* Prompt
Transcribe the stretch of entries below from the line with "35: (258, 102, 19.83)" through the line with "62: (966, 264, 4.82)", exactly and with both ends included; leave out all other lines.

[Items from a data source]
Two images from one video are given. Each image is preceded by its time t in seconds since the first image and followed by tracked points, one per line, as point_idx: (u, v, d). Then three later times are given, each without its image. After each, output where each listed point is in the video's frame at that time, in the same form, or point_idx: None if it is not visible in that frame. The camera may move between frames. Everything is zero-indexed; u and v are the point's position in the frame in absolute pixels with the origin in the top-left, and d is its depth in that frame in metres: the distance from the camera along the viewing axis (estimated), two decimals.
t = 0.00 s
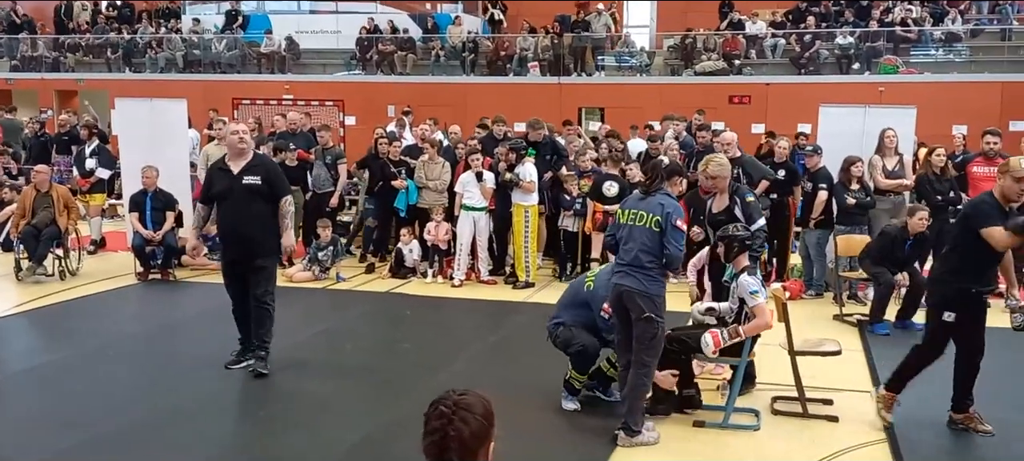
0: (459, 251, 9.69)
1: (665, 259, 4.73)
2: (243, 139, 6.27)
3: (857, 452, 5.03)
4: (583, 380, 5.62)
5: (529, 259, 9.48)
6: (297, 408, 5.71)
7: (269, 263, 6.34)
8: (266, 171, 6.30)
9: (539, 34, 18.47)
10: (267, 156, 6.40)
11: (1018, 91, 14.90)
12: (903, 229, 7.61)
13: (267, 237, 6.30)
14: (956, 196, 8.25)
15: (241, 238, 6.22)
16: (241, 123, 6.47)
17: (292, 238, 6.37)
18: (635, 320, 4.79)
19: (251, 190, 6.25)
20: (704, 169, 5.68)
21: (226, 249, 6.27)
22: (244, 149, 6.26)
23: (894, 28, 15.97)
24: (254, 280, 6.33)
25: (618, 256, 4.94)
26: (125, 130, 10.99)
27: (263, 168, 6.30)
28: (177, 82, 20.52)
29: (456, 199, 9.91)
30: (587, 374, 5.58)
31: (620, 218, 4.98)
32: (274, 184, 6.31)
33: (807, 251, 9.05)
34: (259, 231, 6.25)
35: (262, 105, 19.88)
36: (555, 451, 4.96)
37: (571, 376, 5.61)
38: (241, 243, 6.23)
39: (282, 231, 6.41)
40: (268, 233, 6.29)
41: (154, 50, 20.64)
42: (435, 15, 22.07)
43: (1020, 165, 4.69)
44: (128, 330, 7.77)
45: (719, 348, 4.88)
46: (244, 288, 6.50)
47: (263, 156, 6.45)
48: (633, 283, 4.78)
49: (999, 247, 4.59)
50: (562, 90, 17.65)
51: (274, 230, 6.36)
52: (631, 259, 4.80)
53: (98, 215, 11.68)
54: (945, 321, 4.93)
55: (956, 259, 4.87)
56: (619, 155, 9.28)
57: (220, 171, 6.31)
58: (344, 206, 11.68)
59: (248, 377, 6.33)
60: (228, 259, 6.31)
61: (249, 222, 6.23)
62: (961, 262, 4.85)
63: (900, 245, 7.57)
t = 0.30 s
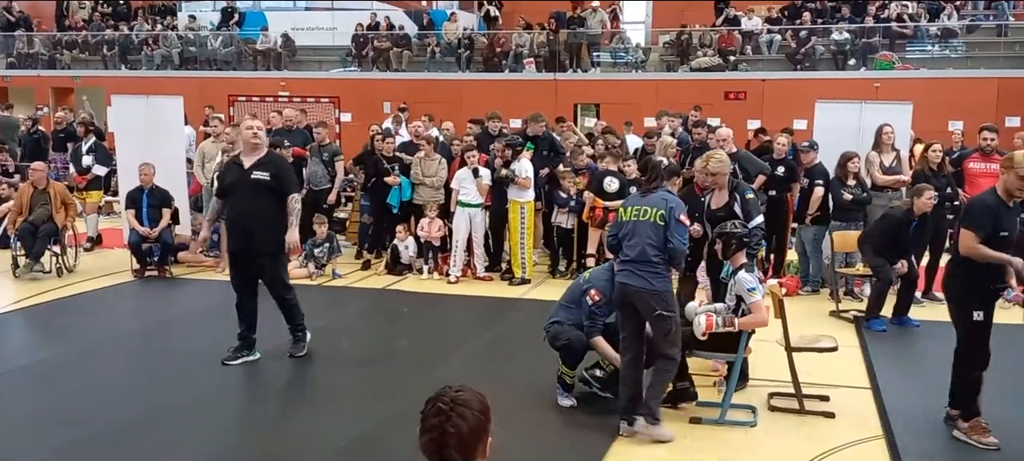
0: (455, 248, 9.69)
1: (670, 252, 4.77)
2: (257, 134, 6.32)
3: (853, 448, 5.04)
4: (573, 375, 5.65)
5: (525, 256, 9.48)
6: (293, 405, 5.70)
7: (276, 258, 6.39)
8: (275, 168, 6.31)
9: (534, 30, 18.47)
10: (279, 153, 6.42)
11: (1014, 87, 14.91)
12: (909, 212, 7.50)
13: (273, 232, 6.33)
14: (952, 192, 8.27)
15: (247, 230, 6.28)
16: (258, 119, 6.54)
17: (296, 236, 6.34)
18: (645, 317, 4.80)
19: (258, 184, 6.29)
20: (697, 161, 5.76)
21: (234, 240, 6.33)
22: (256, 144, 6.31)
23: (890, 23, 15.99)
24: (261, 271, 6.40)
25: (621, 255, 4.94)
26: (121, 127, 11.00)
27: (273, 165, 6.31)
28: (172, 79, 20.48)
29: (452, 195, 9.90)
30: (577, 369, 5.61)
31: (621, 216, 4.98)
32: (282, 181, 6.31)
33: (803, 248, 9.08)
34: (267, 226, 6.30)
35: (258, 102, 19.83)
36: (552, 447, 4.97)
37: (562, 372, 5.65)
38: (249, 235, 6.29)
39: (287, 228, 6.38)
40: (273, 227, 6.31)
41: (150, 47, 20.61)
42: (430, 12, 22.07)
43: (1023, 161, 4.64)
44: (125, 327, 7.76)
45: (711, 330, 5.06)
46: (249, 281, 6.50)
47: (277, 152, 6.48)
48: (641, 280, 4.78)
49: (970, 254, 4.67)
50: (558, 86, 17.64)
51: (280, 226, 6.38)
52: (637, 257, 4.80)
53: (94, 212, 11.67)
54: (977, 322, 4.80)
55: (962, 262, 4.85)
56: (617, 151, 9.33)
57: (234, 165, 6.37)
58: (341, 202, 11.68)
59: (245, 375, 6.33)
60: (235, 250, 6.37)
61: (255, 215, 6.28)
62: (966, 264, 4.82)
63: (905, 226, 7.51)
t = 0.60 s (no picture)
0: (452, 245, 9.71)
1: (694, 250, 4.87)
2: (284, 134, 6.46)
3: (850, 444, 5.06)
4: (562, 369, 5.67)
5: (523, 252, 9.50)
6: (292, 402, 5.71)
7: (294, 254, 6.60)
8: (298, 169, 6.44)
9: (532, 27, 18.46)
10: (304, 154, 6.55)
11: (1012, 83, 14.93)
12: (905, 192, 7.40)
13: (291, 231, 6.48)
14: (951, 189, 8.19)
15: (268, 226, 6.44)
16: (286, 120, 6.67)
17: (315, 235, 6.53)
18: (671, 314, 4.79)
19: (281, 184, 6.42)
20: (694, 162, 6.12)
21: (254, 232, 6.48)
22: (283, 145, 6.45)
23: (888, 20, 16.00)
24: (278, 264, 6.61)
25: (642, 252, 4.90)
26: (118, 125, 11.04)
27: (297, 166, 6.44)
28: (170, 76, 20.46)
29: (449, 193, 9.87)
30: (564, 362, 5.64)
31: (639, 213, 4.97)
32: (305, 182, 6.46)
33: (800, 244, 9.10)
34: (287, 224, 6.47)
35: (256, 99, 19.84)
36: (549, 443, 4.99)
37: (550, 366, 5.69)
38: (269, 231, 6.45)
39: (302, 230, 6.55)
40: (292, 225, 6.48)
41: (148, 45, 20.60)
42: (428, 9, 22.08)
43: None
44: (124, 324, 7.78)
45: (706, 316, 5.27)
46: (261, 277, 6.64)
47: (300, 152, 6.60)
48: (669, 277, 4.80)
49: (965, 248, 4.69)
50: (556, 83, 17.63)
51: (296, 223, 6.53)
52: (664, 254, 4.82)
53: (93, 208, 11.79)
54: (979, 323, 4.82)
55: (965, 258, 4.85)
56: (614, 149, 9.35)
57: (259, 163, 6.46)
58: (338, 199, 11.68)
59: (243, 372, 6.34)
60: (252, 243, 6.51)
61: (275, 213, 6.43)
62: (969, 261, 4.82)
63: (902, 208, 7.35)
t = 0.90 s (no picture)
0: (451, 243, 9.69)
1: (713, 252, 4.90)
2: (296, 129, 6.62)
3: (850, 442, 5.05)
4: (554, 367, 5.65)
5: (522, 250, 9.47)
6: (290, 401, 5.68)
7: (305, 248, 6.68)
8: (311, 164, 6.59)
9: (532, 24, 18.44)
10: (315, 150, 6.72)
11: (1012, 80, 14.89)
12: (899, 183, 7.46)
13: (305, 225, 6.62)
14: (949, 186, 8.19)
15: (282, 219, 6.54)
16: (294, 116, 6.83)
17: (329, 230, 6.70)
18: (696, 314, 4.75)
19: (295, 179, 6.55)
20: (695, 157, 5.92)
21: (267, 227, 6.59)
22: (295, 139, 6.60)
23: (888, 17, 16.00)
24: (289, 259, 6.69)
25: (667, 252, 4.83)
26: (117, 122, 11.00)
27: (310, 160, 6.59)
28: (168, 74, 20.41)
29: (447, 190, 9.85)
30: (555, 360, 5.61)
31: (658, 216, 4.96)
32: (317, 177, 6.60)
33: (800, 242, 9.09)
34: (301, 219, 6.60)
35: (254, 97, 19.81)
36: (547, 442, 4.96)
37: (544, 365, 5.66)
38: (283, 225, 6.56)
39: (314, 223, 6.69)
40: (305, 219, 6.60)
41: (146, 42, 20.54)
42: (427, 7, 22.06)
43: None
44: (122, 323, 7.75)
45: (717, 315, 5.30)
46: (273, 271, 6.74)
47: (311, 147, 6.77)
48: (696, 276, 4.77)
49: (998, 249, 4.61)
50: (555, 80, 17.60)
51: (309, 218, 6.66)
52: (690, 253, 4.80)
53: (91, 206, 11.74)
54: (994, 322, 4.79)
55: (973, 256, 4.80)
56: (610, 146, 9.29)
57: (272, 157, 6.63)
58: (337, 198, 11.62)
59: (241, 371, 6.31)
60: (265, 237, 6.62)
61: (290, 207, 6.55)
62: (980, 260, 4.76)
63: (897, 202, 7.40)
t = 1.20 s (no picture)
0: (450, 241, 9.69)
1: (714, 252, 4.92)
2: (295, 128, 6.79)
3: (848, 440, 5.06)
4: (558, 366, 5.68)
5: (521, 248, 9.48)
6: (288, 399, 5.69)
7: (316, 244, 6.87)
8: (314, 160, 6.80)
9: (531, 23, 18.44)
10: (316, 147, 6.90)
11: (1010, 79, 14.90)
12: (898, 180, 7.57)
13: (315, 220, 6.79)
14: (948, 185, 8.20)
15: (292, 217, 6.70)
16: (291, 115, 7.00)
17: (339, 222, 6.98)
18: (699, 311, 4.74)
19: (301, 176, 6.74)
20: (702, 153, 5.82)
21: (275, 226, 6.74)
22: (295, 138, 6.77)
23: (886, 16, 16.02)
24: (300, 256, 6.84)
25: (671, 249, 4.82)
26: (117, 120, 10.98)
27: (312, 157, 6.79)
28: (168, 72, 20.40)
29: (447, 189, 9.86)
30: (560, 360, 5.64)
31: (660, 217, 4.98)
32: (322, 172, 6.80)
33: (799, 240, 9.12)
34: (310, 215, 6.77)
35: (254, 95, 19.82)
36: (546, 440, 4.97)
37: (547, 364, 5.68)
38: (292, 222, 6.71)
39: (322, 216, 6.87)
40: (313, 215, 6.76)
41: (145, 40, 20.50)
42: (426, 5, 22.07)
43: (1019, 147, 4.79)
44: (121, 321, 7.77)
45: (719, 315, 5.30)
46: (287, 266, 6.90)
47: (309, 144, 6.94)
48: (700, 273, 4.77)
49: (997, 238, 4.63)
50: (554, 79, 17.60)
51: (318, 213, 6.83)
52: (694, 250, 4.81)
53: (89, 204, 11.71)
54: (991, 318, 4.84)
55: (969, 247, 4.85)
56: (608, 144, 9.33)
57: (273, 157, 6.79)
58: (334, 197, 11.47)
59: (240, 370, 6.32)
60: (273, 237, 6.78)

* Your solution
35: (258, 102, 19.83)
36: (552, 447, 4.97)
37: (562, 372, 5.65)
38: (249, 235, 6.29)
39: (287, 228, 6.38)
40: (273, 227, 6.31)
41: (150, 47, 20.61)
42: (430, 12, 22.07)
43: (1023, 161, 4.64)
44: (125, 327, 7.76)
45: (711, 330, 5.06)
46: (249, 281, 6.50)
47: (277, 152, 6.48)
48: (641, 280, 4.78)
49: (970, 254, 4.67)
50: (558, 86, 17.64)
51: (280, 226, 6.38)
52: (637, 257, 4.80)
53: (94, 212, 11.67)
54: (977, 322, 4.80)
55: (962, 262, 4.85)
56: (617, 151, 9.33)
57: (234, 165, 6.37)
58: (341, 202, 11.68)
59: (245, 375, 6.33)
60: (235, 250, 6.37)
61: (255, 215, 6.28)
62: (966, 264, 4.82)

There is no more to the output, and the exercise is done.